Friday, November 16, 2007

Naked and crying

I always hated looking for jobs. The endless forms, the writing of your name a million times, the same information over and over and over and over.

I hated the interviews, in which I would spew the same bullshit answers to different people in different offices with different degrees of enthusiasm.

Grad program hunting. Bleh.

I pretty much have my lists narrowed down, thanks to a conference I just attended. I keep looking, though. Why? Because people tell me that I need some safety schools.

Now, I can certainly understand the reasoning. I applied to four schools last year, interviewed at two, and didn't get in. All four schools were top-notch programs. This left me kinda screwed. Therefore, I should have also applied to "less discriminating" programs.

Sure, it makes sense, right? But then I think about the phrase "safety school." It is, essentially, a school I would only go to if my top choices were unavailable. But would I really want to go there, then? Do I want to commit five years of my life to a place I viewed as sub-par? Do I??

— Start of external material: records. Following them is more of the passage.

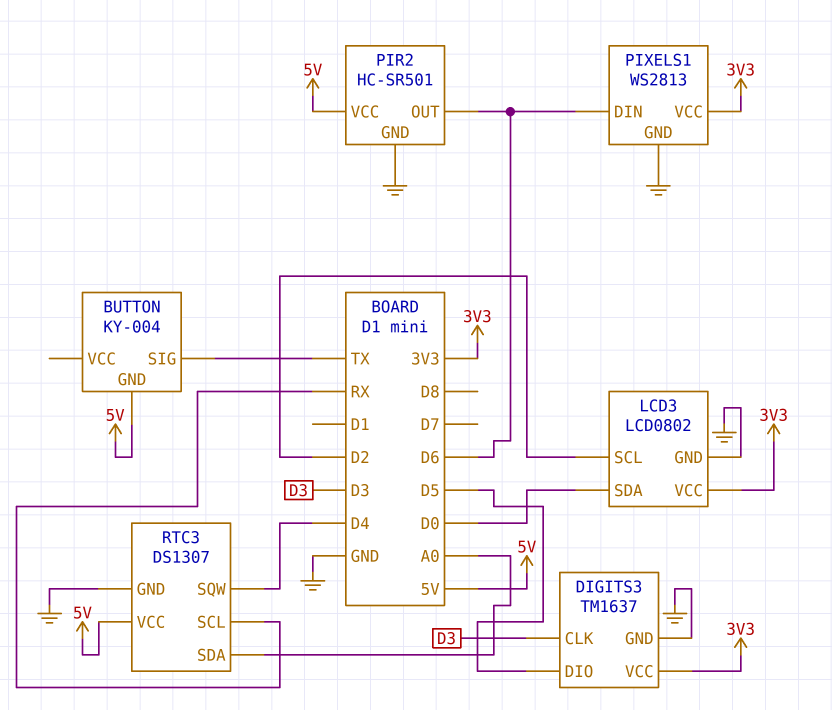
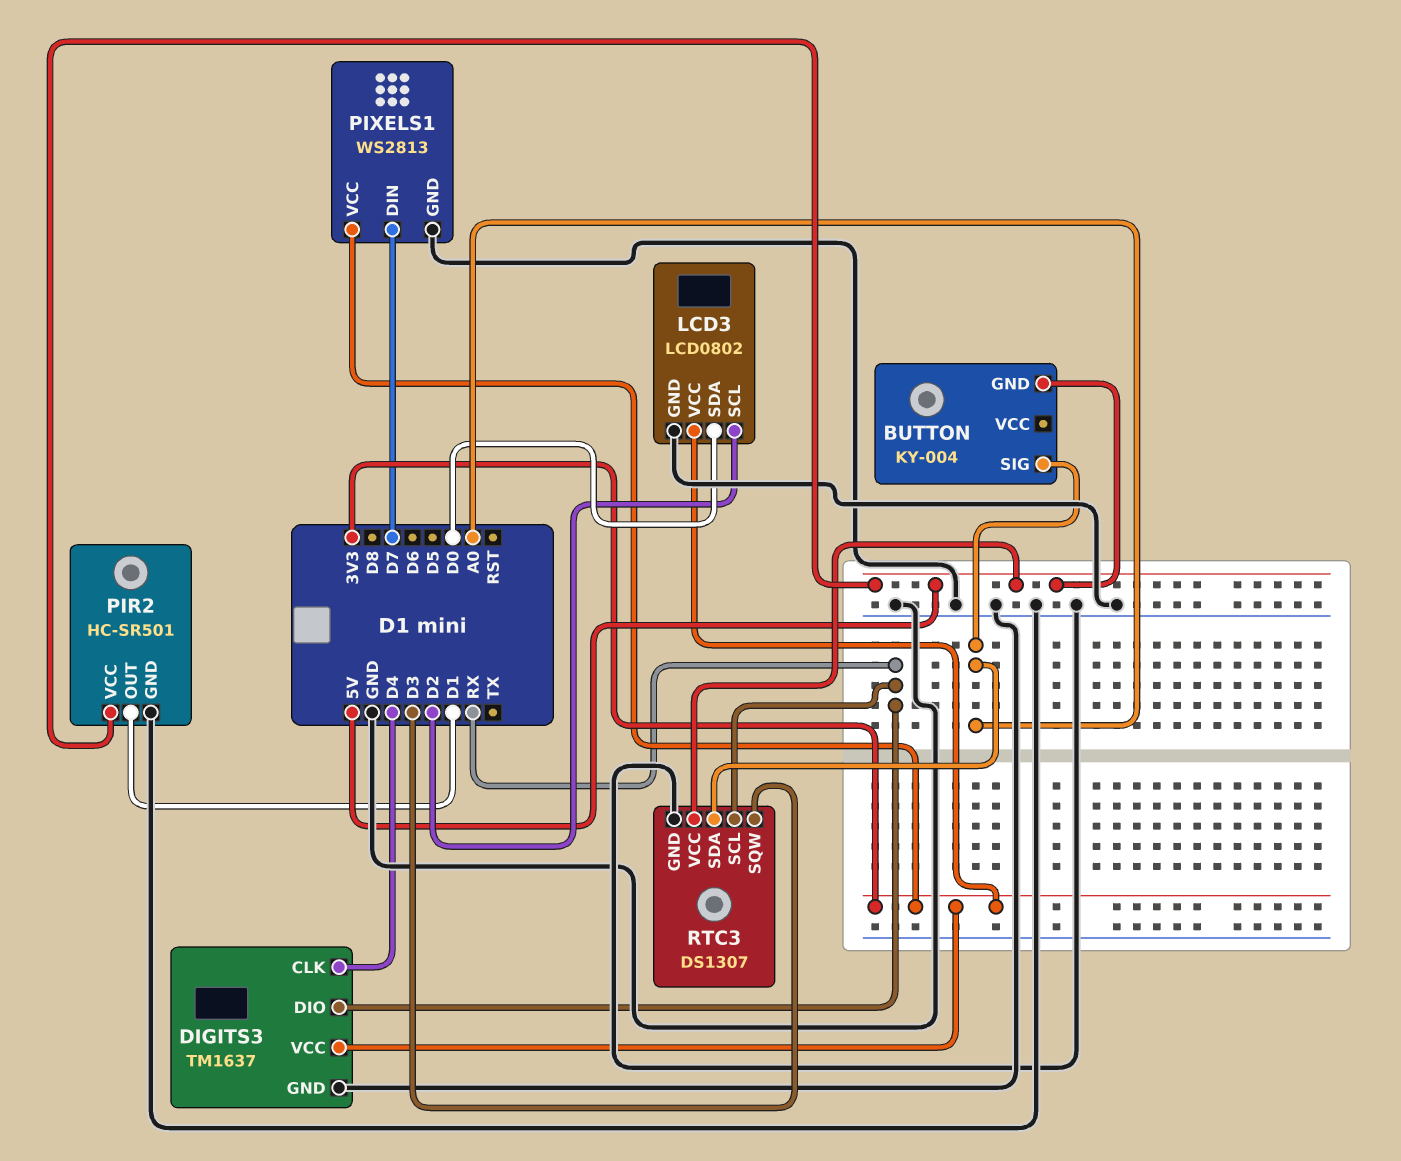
BUTTON pin SIG: TX -> A0
DIGITS3 pin CLK: D3 -> D4
DIGITS3 pin DIO: D5 -> RX
PIR2 pin OUT: D6 -> D1
PIXELS1 pin DIN: D6 -> D7
RTC3 pin SQW: D4 -> D3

This time around, yes. Yes I do. My ass is getting in to school this time around or I'm going to set my degree on fire. Or my lab. Or something.

I hate this.

Monday, November 5, 2007

You know what?

I'm tired of looking at my statement.

I'm tired of looking at my CV.

I want to kill the institutions that do not have entirely online applications. What fucking century are we in that I have to physically send in letters? Do they think this reflects well on their high-tech facilities? Fucking paper applications??